El nú­mero de ex­tran­jeros que vi­sitan España no deja de cre­cer. En ju­nio, vi­nieron 8,8 mi­llones de tu­ristas in­ter­na­cio­na­les, un 3,2% más que en el mismo mes del año an­te­rior, según los datos pu­bli­cados por el Instituto Nacional de Estadística. No es cosa ba­ladí.

El sector cierra así la primera mitad del año con cerca de 38,2 millones de turistas, lo cual supone un crecimiento del 2,8% en tasa interanual. Un nuevo récord.

Por países de origen, Reino Unido fue de nuevo el principal emisor en el sexto mes del año, con cerca de 2,1 millones de turistas, con un retroceso del 5,3% interanual. En este sentido, la caída de la libra por el temor al Brexit está siendo una pesada carga.

Alemania ocupó el segundo puesto en la lista, con 1,3 millones de llegadas y un crecimiento del 8,4%, mientras que Francia se situó en tercer lugar, con cerca de un millón de turistas y un incremento del 8%.

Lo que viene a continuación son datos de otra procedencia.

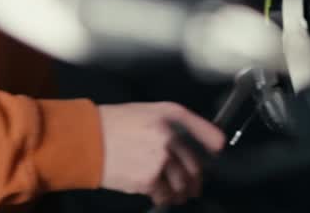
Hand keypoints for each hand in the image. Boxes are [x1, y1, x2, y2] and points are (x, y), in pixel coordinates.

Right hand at [98, 101, 224, 204]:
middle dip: (197, 179)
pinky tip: (163, 196)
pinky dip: (166, 197)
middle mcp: (168, 136)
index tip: (219, 148)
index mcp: (168, 115)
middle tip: (196, 185)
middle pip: (194, 164)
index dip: (212, 139)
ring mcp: (160, 159)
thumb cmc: (113, 123)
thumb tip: (182, 143)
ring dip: (184, 192)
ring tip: (181, 195)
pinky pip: (165, 194)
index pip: (200, 128)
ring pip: (182, 183)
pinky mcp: (149, 180)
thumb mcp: (145, 111)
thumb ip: (166, 124)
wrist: (90, 139)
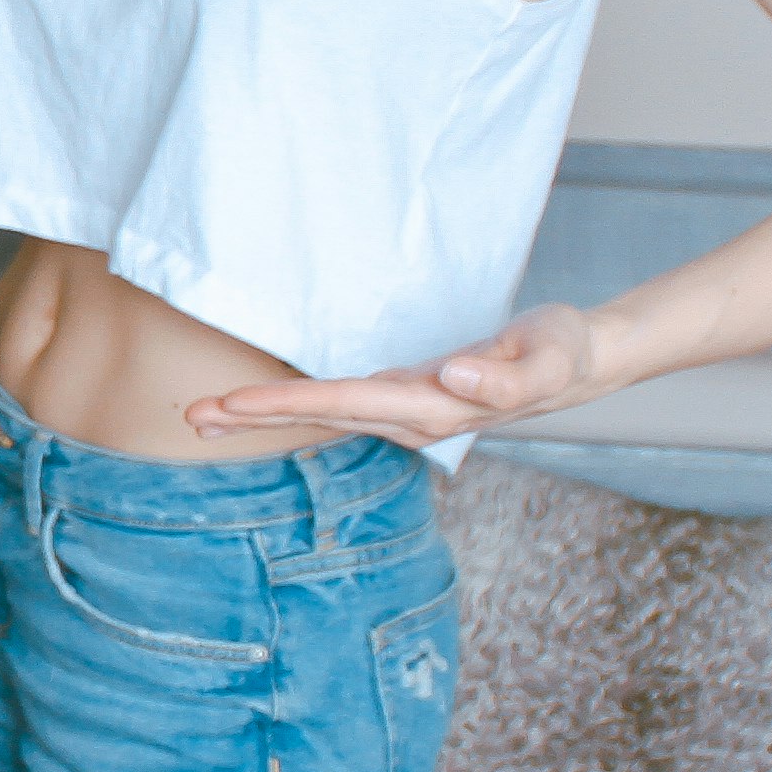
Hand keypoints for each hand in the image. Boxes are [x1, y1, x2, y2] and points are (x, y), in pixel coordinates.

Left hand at [182, 307, 614, 447]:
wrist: (581, 363)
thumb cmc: (563, 352)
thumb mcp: (548, 357)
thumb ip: (506, 375)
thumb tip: (455, 376)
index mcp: (432, 407)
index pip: (344, 404)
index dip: (286, 405)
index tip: (232, 404)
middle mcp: (410, 418)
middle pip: (319, 418)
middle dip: (254, 418)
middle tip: (189, 415)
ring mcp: (405, 413)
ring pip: (324, 416)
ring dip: (265, 415)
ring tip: (207, 413)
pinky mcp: (406, 398)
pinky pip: (340, 407)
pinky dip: (297, 407)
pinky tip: (267, 407)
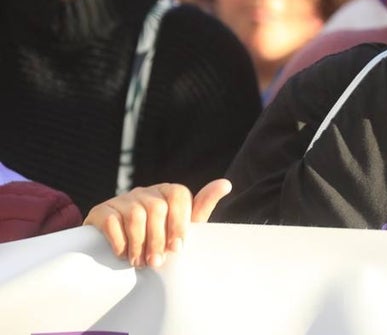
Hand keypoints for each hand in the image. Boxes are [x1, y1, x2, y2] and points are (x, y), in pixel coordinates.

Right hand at [83, 179, 230, 267]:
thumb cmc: (157, 235)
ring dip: (139, 243)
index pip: (178, 195)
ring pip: (135, 215)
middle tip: (156, 262)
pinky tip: (123, 254)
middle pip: (156, 208)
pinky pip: (112, 221)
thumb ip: (201, 207)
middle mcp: (145, 191)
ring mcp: (122, 199)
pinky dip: (120, 240)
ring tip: (140, 262)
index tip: (177, 248)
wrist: (116, 244)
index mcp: (167, 192)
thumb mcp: (181, 224)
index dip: (179, 222)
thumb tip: (226, 184)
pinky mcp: (101, 211)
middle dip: (158, 239)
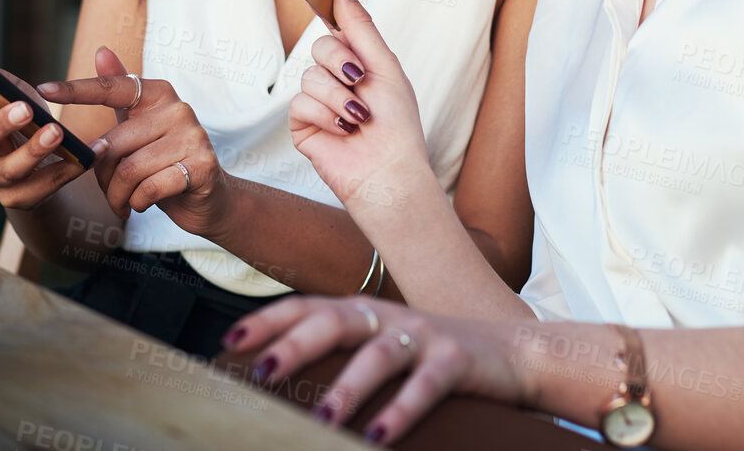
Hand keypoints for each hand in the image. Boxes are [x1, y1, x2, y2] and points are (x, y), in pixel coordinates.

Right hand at [0, 55, 96, 208]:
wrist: (42, 175)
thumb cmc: (25, 124)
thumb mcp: (17, 99)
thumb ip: (6, 86)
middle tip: (24, 108)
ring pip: (12, 169)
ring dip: (35, 150)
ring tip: (57, 131)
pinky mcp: (25, 198)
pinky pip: (50, 184)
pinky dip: (75, 166)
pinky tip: (96, 149)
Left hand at [38, 48, 233, 235]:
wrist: (209, 198)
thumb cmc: (165, 161)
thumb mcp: (139, 124)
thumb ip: (120, 92)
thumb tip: (101, 50)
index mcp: (159, 94)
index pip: (111, 88)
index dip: (76, 90)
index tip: (43, 89)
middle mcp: (178, 109)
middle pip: (114, 143)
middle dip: (102, 175)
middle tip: (108, 190)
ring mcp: (193, 137)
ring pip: (129, 170)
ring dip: (117, 195)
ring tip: (122, 202)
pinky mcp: (201, 166)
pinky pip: (148, 188)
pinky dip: (137, 203)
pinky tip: (142, 204)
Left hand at [223, 296, 530, 443]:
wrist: (514, 354)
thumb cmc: (433, 357)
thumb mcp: (384, 348)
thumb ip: (341, 355)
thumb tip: (279, 373)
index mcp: (364, 312)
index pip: (307, 307)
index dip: (268, 320)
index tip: (230, 340)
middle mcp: (389, 317)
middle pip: (334, 321)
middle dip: (295, 344)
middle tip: (262, 372)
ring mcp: (424, 335)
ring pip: (378, 354)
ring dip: (348, 386)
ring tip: (323, 417)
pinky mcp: (457, 360)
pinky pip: (425, 386)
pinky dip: (401, 410)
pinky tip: (379, 436)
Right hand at [290, 0, 431, 216]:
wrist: (389, 171)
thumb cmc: (397, 124)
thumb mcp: (383, 65)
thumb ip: (358, 25)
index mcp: (358, 63)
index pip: (338, 27)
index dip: (330, 5)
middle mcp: (335, 80)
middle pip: (320, 47)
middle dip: (341, 63)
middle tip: (360, 80)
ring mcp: (317, 103)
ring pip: (309, 77)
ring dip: (339, 97)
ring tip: (359, 117)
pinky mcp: (302, 127)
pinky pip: (300, 104)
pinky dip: (325, 116)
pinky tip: (344, 131)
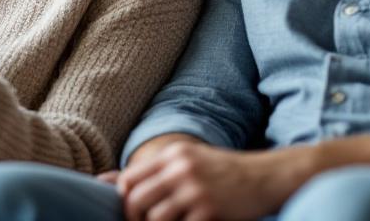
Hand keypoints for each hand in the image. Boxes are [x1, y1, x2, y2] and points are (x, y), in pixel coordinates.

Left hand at [117, 141, 313, 220]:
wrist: (267, 177)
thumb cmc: (223, 173)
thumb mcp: (189, 162)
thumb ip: (155, 172)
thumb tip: (103, 180)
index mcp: (173, 155)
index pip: (128, 179)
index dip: (125, 201)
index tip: (134, 212)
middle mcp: (181, 169)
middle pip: (135, 200)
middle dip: (134, 219)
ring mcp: (196, 190)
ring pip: (155, 218)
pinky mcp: (210, 210)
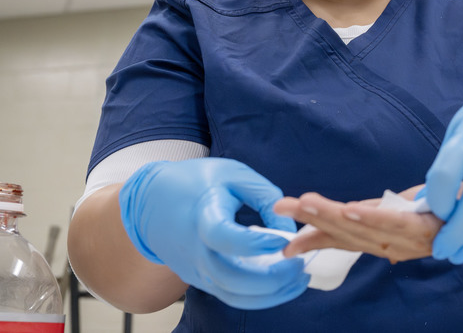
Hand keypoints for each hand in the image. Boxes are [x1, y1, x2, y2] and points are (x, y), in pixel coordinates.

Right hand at [119, 158, 308, 308]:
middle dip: (270, 279)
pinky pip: (231, 296)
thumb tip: (289, 229)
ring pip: (233, 295)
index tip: (283, 239)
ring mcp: (196, 270)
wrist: (154, 203)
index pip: (222, 237)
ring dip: (270, 294)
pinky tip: (284, 283)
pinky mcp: (201, 280)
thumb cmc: (198, 183)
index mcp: (201, 215)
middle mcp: (195, 249)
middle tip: (299, 265)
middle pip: (230, 278)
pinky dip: (260, 296)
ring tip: (299, 278)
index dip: (254, 243)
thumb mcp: (234, 174)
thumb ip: (265, 196)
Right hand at [276, 187, 441, 262]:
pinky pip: (392, 224)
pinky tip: (348, 210)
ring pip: (363, 230)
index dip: (312, 238)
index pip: (341, 239)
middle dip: (312, 222)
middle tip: (282, 208)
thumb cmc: (445, 209)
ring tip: (305, 206)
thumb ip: (371, 211)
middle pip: (346, 234)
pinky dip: (368, 218)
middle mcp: (393, 247)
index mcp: (384, 241)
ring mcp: (408, 241)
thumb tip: (337, 211)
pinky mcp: (425, 230)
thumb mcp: (401, 208)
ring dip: (331, 218)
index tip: (282, 239)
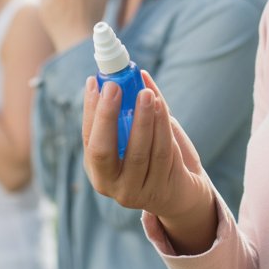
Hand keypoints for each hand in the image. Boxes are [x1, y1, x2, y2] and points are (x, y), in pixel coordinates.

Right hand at [82, 71, 210, 222]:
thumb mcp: (134, 138)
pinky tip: (161, 106)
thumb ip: (130, 110)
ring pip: (138, 152)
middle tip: (115, 86)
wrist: (179, 194)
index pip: (89, 138)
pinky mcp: (162, 189)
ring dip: (141, 119)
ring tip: (145, 93)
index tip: (95, 82)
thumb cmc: (151, 158)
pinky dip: (161, 128)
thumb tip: (135, 74)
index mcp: (97, 170)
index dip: (91, 110)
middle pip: (104, 151)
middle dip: (107, 116)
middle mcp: (111, 185)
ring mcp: (136, 191)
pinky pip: (162, 154)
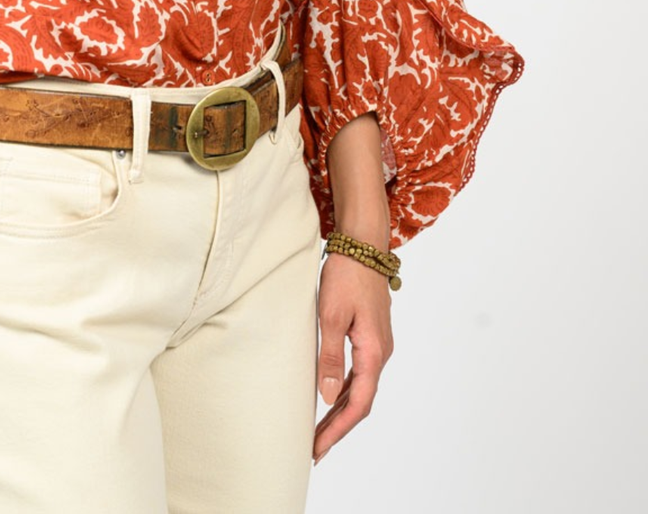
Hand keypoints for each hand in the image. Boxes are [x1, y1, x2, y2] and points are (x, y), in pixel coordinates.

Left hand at [312, 252, 393, 462]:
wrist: (363, 245)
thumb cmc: (346, 275)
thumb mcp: (331, 316)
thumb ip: (331, 358)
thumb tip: (327, 397)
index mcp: (373, 352)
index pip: (357, 404)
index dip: (338, 430)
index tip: (318, 448)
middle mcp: (380, 353)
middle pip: (360, 401)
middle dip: (338, 427)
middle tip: (314, 449)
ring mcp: (378, 345)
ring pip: (360, 388)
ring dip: (340, 411)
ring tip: (319, 430)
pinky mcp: (371, 335)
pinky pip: (359, 372)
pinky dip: (344, 390)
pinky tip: (330, 396)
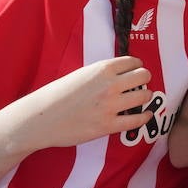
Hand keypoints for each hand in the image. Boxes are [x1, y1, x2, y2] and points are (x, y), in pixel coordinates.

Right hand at [15, 56, 152, 151]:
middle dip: (144, 79)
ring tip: (142, 99)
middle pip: (144, 76)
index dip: (136, 66)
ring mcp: (110, 106)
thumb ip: (103, 73)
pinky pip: (136, 120)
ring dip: (146, 96)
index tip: (135, 71)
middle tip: (140, 85)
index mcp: (103, 69)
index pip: (133, 62)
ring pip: (144, 96)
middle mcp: (110, 85)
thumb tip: (122, 73)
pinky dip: (144, 117)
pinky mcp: (108, 125)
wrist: (42, 118)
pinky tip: (146, 115)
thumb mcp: (82, 74)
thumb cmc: (58, 95)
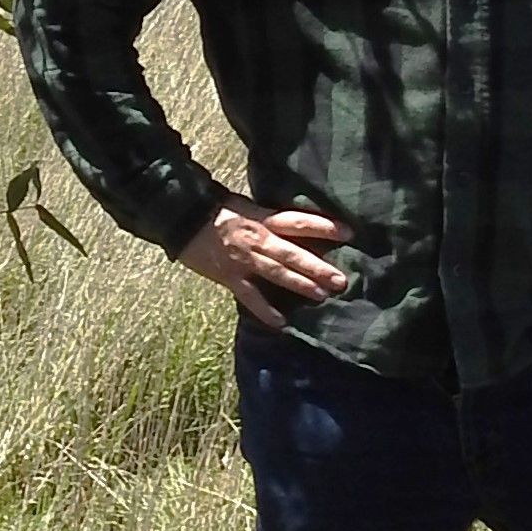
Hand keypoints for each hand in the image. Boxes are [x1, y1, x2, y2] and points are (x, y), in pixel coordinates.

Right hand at [176, 199, 350, 327]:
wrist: (182, 218)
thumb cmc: (218, 210)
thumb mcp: (249, 208)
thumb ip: (272, 220)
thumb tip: (301, 230)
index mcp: (263, 219)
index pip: (299, 222)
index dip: (324, 226)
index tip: (349, 233)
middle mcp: (258, 240)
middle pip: (292, 253)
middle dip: (317, 267)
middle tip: (341, 280)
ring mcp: (243, 260)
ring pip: (276, 274)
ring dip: (300, 285)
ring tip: (322, 295)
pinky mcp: (229, 277)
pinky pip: (249, 297)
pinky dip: (265, 310)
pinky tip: (282, 323)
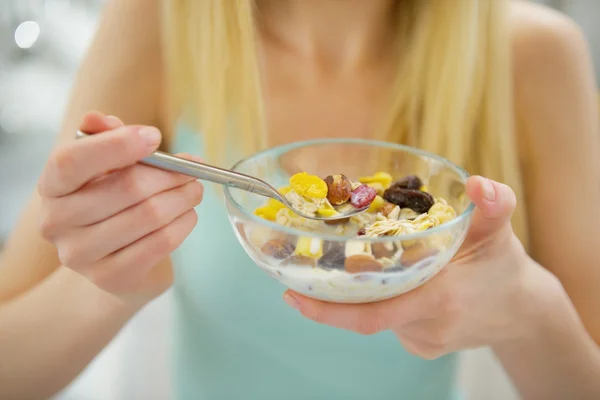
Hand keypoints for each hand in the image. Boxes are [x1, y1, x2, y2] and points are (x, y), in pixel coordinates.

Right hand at [38, 111, 203, 303]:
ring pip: (149, 215)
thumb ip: (106, 140)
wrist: (118, 262)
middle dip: (170, 174)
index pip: (70, 161)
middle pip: (125, 187)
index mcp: (51, 187)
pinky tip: (188, 216)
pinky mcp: (110, 278)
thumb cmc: (114, 204)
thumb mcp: (107, 168)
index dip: (116, 145)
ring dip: (182, 198)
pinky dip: (183, 224)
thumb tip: (102, 119)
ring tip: (194, 191)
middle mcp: (56, 222)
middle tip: (193, 170)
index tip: (155, 136)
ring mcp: (80, 255)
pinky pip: (160, 243)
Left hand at [283, 176, 556, 358]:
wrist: (519, 310)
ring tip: (338, 260)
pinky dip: (375, 297)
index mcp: (439, 299)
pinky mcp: (420, 345)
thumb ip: (494, 204)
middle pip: (362, 313)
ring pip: (374, 313)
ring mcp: (421, 340)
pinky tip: (376, 275)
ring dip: (355, 290)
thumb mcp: (501, 231)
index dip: (329, 311)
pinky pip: (387, 319)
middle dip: (327, 294)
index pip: (373, 315)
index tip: (291, 296)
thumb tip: (477, 183)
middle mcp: (425, 326)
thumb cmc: (503, 266)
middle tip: (294, 266)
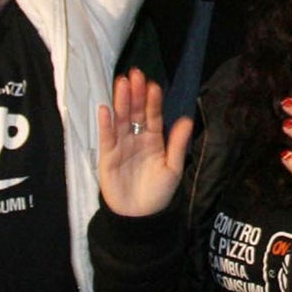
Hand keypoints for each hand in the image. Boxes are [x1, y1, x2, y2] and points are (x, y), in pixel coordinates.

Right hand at [97, 68, 193, 218]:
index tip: (153, 85)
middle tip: (135, 74)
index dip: (152, 101)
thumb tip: (186, 119)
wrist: (139, 216)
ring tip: (121, 84)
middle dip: (135, 94)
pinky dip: (105, 124)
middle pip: (135, 112)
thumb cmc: (158, 192)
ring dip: (121, 102)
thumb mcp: (172, 168)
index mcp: (153, 139)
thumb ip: (177, 144)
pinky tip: (105, 109)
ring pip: (121, 120)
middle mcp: (136, 138)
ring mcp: (121, 145)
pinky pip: (106, 137)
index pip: (153, 116)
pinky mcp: (107, 156)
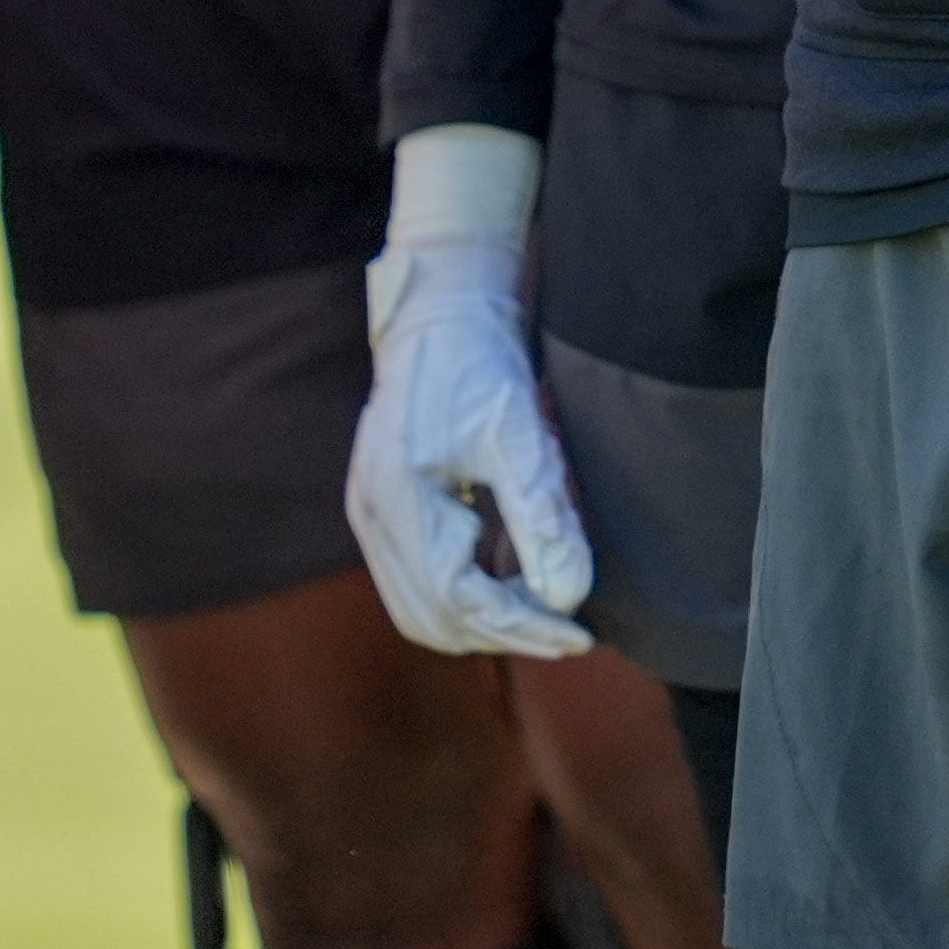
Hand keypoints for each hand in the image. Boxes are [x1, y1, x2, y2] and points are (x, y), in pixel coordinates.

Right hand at [345, 129, 593, 659]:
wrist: (442, 314)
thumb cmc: (482, 364)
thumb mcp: (522, 435)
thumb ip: (544, 517)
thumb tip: (568, 598)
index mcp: (399, 496)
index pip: (458, 598)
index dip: (521, 626)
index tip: (578, 635)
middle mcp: (371, 513)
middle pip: (433, 618)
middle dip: (502, 633)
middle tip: (566, 629)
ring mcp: (370, 513)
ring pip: (422, 608)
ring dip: (483, 619)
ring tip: (545, 607)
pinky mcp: (383, 509)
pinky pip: (420, 579)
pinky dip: (468, 593)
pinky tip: (516, 576)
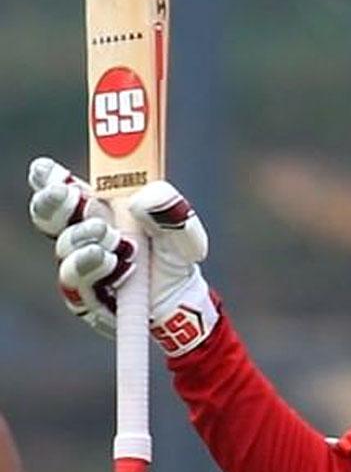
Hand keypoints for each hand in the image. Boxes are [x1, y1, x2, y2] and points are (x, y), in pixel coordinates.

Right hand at [28, 158, 218, 356]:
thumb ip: (169, 207)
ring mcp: (82, 268)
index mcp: (102, 209)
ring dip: (82, 239)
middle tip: (66, 194)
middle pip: (51, 217)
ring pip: (65, 250)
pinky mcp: (86, 299)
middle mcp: (85, 236)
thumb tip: (140, 200)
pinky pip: (77, 285)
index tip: (46, 169)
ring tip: (109, 237)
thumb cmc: (174, 256)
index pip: (67, 188)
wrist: (182, 302)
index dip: (50, 178)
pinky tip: (110, 262)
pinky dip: (92, 270)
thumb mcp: (183, 227)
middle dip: (54, 203)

Estas buenas cifras, sin embargo, se ven empañadas por el temor a que una creciente guerra comercial erosione la economía global y reduzca la demanda, con menos pernoctaciones y menor ocupación. A ello se suma la creciente competencia en algunas áreas del Mediterráneo, como en el caso de Turquía, tras la depreciación de sus monedas. Factores que se está dejando notar de forma preventiva en la cotización de las dos grandes hoteleras españolas. Ambas, paradójicamente, atraviesan por uno de sus peores momentos en Bolsa los últimos años.

Las acciones de NH Hoteles se apuntan una tímida revalorización de algo más del 10% en el año, pero viene de haberse desplomado por debajo de los 4 euros en la recta final de 2018. Ahora, su mayor obsesión es no perder de nuevo la referencia de los 4,2 euros que despertaría algunos fantasmas no tan viejos. Su rentabilidad por dividendo y un precio valor contable casi a la par pueden suponer un interesante atractivo a largo plazo, pero los inversores se lo toman con paciencia.

Por su parte, Meliá pierde ya en el año cerca de un 10%, acentuando así la preocupante tendencia bajista puesta en marcha desde 2017. Entre las casas de análisis no existe temor a un incumplimiento de sus objetivos. Eso supone que el mercado la estaría castigando en exceso y de forma injustificada, descontando un escenario demasiado negativo para el entorno económico mundial. De hecho, muchas de las valoraciones objetivos del grupo se sitúan sobre los 11 euros por acción frente a los 7,4 en los que cotiza en la actualidad.